## PAGE EXCERPT:
====================
Hughes, K.J. v Western Australian Cricket Association

Case

[1986] FCA 269

16 JULY 1986

No judgment structure available for this case.

Re: KIMBERLEY JOHN HUGHES
And: WESTERN AUSTRALIAN CRICKET ASSOCIATION (INC.) and OTHERS; MT. LAWLEY
DISTRICT CRICKET CLUB (INC.) and OTHERS; LESLIE ANNISON (sued on behalf of
himself and all other members of the Scarborough Cricket Club) and OTHERS and
KEVIN MORRIS TAYLFORTH (sued on behalf of himself and all other members of the
Cricket Council of Western Australia Cricket Association (Inc.))
No. WA G14 of 1986
Practice and Procedure

COURT

IN THE FEDERAL COURT OF AUSTRALIA


WESTERN AUSTRALIA DISTRICT REGISTRY
GENERAL DIVISION
Toohey J.
CATCHWORDS

Practice and Procedure - claim under Trade Practices Act and accrued jurisdiction - interrogatories administered by applicant outside time fixed by Court - objection by respondents to answer interrogatories - interrogatories numbering in excess of 200 and including many to which objection may properly be taken - whether interrogatories oppressive - whether likelihood of injustice to the applicant if interrogatories not answered

Federal Court Rules 0.16 r.1

HEARING

PERTH

#DATE 16:7:1986

ORDER

The claim in para.3 of the applicant's minute of proposed directions filed 4 July 1986 is dismissed.

The applicant pay the respondents' costs of the claim.

Note: Settlement and entry of orders is dealt with in Order 36 of the Federal Court Rules.
JUDGE1

The hearing of this application is to begin on 29 July. It is estimated that the hearing will last ten days. The evidence of the parties is to be adduced by affidavit.

  1. The applicant, who is a well known professional cricketer and a former captain of the Australian test team, has brought action against the Western Australian Cricket Association (Inc.)("the Association"), its constituent clubs, and against the Cricket Council of the Association through a representative. The issues between the parties raise questions as to the operation of sections of the Trade Practices Act 1974 and as to the lawfulness of the applicant's disqualification from playing cricket in Western Australia. It is unnecessary to say anything more about these matters.
====================
## RAW DATA:

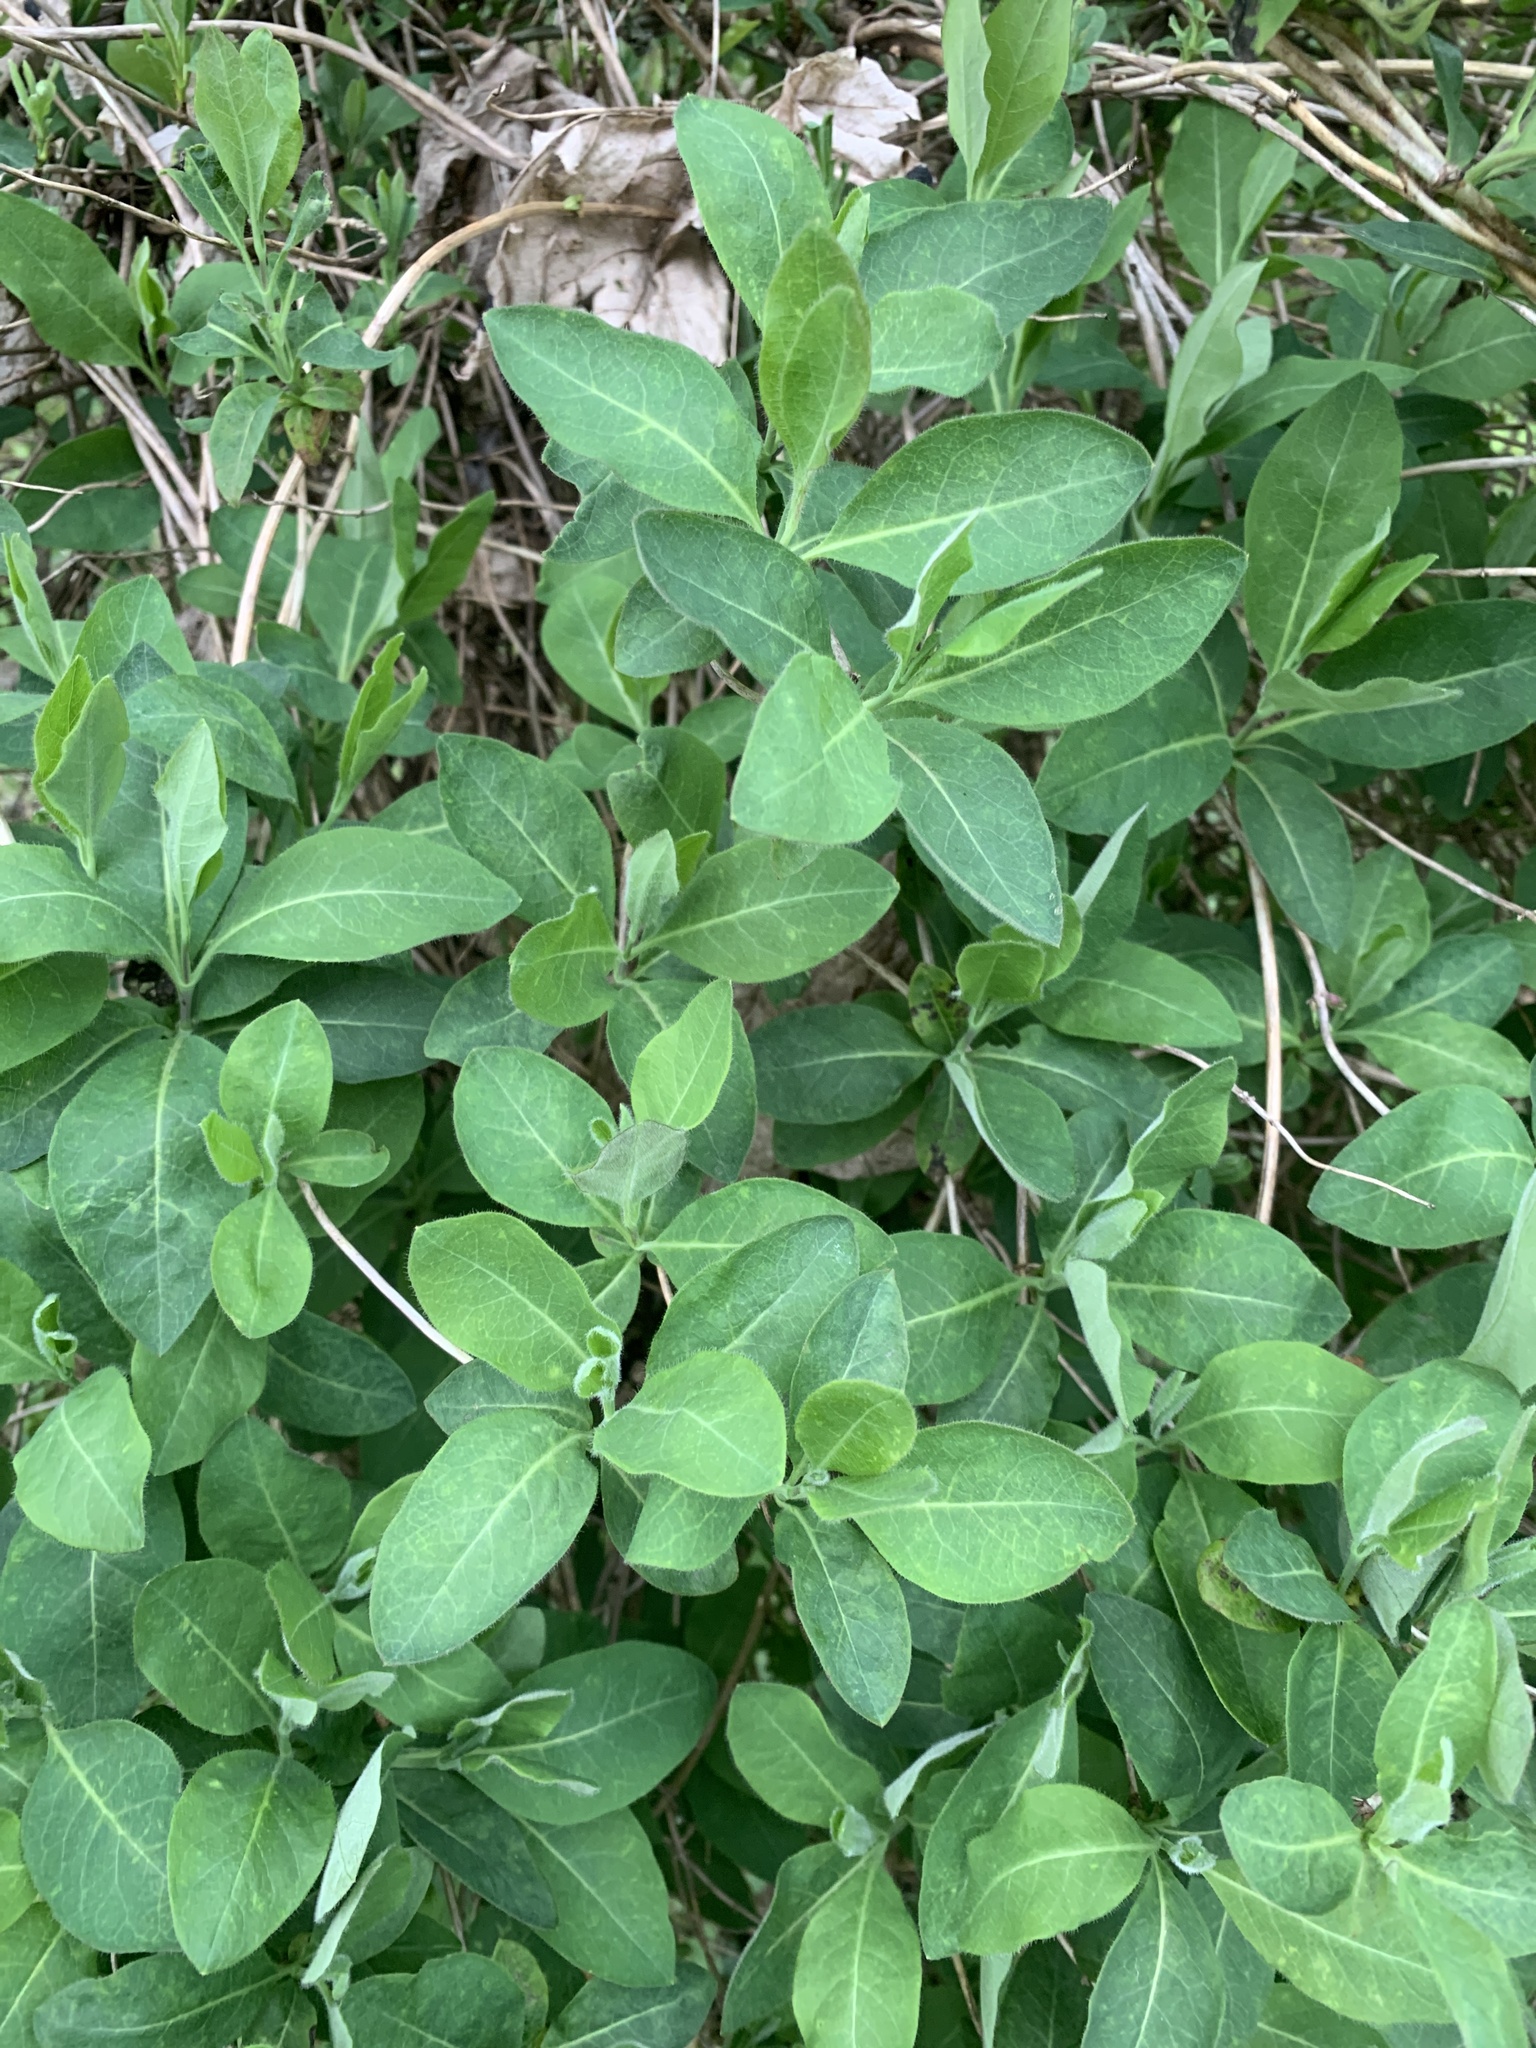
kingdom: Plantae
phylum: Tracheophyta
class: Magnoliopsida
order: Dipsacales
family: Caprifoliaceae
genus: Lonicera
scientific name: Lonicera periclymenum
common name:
====================
## EXERCISE DESCRIPTION:
Can you extend the court judgment in Hughes v Western Australian Cricket Association, picking up right after its final sentence? The records have nothing to do with the court judgment.

## WRITTEN RESPONSE:
  2. The parties have been before the Court on a number of occasions to seek directions (and variations of directions) and interlocutory orders in relation to pleadings, discovery and interrogatories. On 5 May 1986 the Court gave extensive directions designed to ensure that the matter would be ready for trial on a date which the parties were seeking. Shortly thereafter, the application was listed for hearing on 29 August in the expectation that all interlocutory steps would by then have been completed.

  3. The matter came before the Court on 9 June at which time the parties were granted extensions of time for the filing of affidavits. The directions previously given by the Court required that interrogatories be administered by 16 June. At the request of counsel for the applicant, the date fixed for the administration of interrogatories was not altered. The respondents administered interrogatories to the applicant on 16 June. The applicant did not administer any interrogatories to the respondents by that date.

  4. On Friday, 27 June and on Monday, 30 June the applicant filed and served on the respondents' solicitors 11 sets of interrogatories, one set directed to the first and fourth respondents and the other sets directed to certain of the second and third respondents. The respondents' solicitors gave notice that they declined to answer the interrogatories because of the lateness of their administration, because they were oppressive and because objection was taken to a large number of individual interrogatories.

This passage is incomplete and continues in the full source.